En ese trasiego de “pacientes” aparecerá Graciela, una jovencísima y dulce mexicana que desde su llegada impondrá su presencia mágica y que supondrá un cambio para todos aquellos que convivan a su alrededor. Tal y como hace con su música, Earle intercala una visión política (en un sentido amplio), aquí hay una latente descripción de las clases sociales, pero también un retrato de personajes que funcionan en diferentes planos, dándoles una gran profundidad.
El libro se convierte en un canto sobre la redención y el papel que ahí juega todos esos elementos subjetivos en los que se pueden apoyar los humanos, que van desde la música a la creencia en divinidades (representada en dioses, ángeles de la guarda, creencias ancestrales o incluso la admiración por un joven presidente y su elegante dama) y que según la función que se les encomiende pueden empujar en una u otra dirección. Para ello el autor se basa en una escritura sobria que deja abierta a momentos poéticos (otra semejanza con su música) y que por una parte se acerca a la de William Burroughs o Hubert Selby Jr, sin la crudeza de ambos, pero sobre todo a ese perfil de personajes que suele trazar Carson McCullers.

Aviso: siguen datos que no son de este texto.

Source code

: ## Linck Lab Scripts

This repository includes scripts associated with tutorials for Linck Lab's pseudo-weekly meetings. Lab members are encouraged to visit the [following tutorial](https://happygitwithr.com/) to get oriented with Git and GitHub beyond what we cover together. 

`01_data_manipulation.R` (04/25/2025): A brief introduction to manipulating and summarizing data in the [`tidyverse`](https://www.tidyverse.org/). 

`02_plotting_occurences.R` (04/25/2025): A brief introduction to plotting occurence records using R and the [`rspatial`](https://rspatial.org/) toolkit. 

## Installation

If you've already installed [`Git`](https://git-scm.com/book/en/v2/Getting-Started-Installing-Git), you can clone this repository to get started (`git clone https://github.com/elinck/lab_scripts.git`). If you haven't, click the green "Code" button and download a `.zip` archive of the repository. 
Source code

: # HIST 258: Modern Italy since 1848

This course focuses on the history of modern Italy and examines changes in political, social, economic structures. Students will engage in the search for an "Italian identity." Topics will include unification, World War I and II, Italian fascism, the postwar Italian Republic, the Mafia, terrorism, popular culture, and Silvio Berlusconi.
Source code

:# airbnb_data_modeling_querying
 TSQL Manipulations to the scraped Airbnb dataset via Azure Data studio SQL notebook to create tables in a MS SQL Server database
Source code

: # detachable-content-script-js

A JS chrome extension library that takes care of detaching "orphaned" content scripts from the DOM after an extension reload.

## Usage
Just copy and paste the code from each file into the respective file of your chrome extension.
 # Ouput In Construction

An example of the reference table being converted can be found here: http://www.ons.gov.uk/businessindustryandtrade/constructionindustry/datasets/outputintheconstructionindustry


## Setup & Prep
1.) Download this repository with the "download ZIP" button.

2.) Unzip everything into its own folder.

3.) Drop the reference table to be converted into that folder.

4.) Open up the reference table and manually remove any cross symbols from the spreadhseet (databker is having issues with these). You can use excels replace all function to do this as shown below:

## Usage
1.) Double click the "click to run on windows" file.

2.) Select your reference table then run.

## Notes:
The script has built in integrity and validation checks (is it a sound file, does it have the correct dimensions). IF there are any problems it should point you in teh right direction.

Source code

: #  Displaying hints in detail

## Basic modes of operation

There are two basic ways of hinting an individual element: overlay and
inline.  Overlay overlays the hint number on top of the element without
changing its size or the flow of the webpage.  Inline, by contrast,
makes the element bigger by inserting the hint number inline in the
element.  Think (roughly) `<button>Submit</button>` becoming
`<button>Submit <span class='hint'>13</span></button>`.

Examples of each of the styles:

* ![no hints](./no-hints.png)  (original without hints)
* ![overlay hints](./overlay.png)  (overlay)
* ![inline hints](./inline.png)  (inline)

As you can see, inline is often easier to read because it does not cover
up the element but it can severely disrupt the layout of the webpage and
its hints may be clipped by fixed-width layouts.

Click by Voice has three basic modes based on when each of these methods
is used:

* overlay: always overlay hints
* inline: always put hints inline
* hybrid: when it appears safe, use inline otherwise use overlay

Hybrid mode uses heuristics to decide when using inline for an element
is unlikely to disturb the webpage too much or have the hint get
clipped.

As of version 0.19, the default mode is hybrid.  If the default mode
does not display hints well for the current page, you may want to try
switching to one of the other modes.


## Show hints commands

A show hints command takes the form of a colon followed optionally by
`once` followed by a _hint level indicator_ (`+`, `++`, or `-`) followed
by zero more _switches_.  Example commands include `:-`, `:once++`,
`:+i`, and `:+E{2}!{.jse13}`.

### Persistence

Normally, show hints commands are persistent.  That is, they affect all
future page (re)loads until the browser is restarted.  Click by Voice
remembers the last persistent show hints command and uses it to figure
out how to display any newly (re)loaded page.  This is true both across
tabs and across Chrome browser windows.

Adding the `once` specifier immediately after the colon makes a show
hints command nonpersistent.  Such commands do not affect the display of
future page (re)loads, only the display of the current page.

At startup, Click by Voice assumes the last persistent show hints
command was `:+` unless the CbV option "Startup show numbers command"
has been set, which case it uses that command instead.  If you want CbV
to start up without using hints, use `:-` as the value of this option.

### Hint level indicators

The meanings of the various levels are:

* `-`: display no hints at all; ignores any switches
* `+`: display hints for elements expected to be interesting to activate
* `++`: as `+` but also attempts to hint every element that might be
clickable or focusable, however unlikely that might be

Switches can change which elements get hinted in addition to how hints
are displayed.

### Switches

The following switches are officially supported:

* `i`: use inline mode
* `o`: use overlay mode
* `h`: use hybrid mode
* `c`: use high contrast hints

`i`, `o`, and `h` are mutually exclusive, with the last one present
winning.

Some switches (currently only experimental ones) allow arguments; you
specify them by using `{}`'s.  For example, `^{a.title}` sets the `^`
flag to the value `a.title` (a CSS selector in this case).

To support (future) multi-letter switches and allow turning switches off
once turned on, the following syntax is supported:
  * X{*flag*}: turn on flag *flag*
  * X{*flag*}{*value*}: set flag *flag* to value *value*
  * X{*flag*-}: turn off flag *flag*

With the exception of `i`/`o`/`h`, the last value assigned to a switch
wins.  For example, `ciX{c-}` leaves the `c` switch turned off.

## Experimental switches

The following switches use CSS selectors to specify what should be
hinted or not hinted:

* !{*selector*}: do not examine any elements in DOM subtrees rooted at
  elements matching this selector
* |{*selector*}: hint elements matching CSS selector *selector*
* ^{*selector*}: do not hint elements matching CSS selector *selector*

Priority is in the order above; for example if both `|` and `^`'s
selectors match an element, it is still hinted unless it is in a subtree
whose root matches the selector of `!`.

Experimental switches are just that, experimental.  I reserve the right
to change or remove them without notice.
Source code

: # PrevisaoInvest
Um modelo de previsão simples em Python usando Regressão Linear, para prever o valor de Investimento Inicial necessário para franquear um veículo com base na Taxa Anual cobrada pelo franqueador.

Earle demuestra que sabe plasmar la destreza en la escritura que lleva demostrando años en sus canciones también en una novela, un salto no tan fácil de dar como a primera vista se podría sospechar. Mientras que su principal atractivo está en la hondura de una galería de personajes muy especiales, su único “pero” se encuentra en el excesivo papel que adquiere en el segundo tramo del libro la temática, llamémosle, “religiosa”. Algo que para nada oscurece una obra muy recomendable y complemento ideal para conocer la visión del mundo que el norteamericano ha creado con su arte.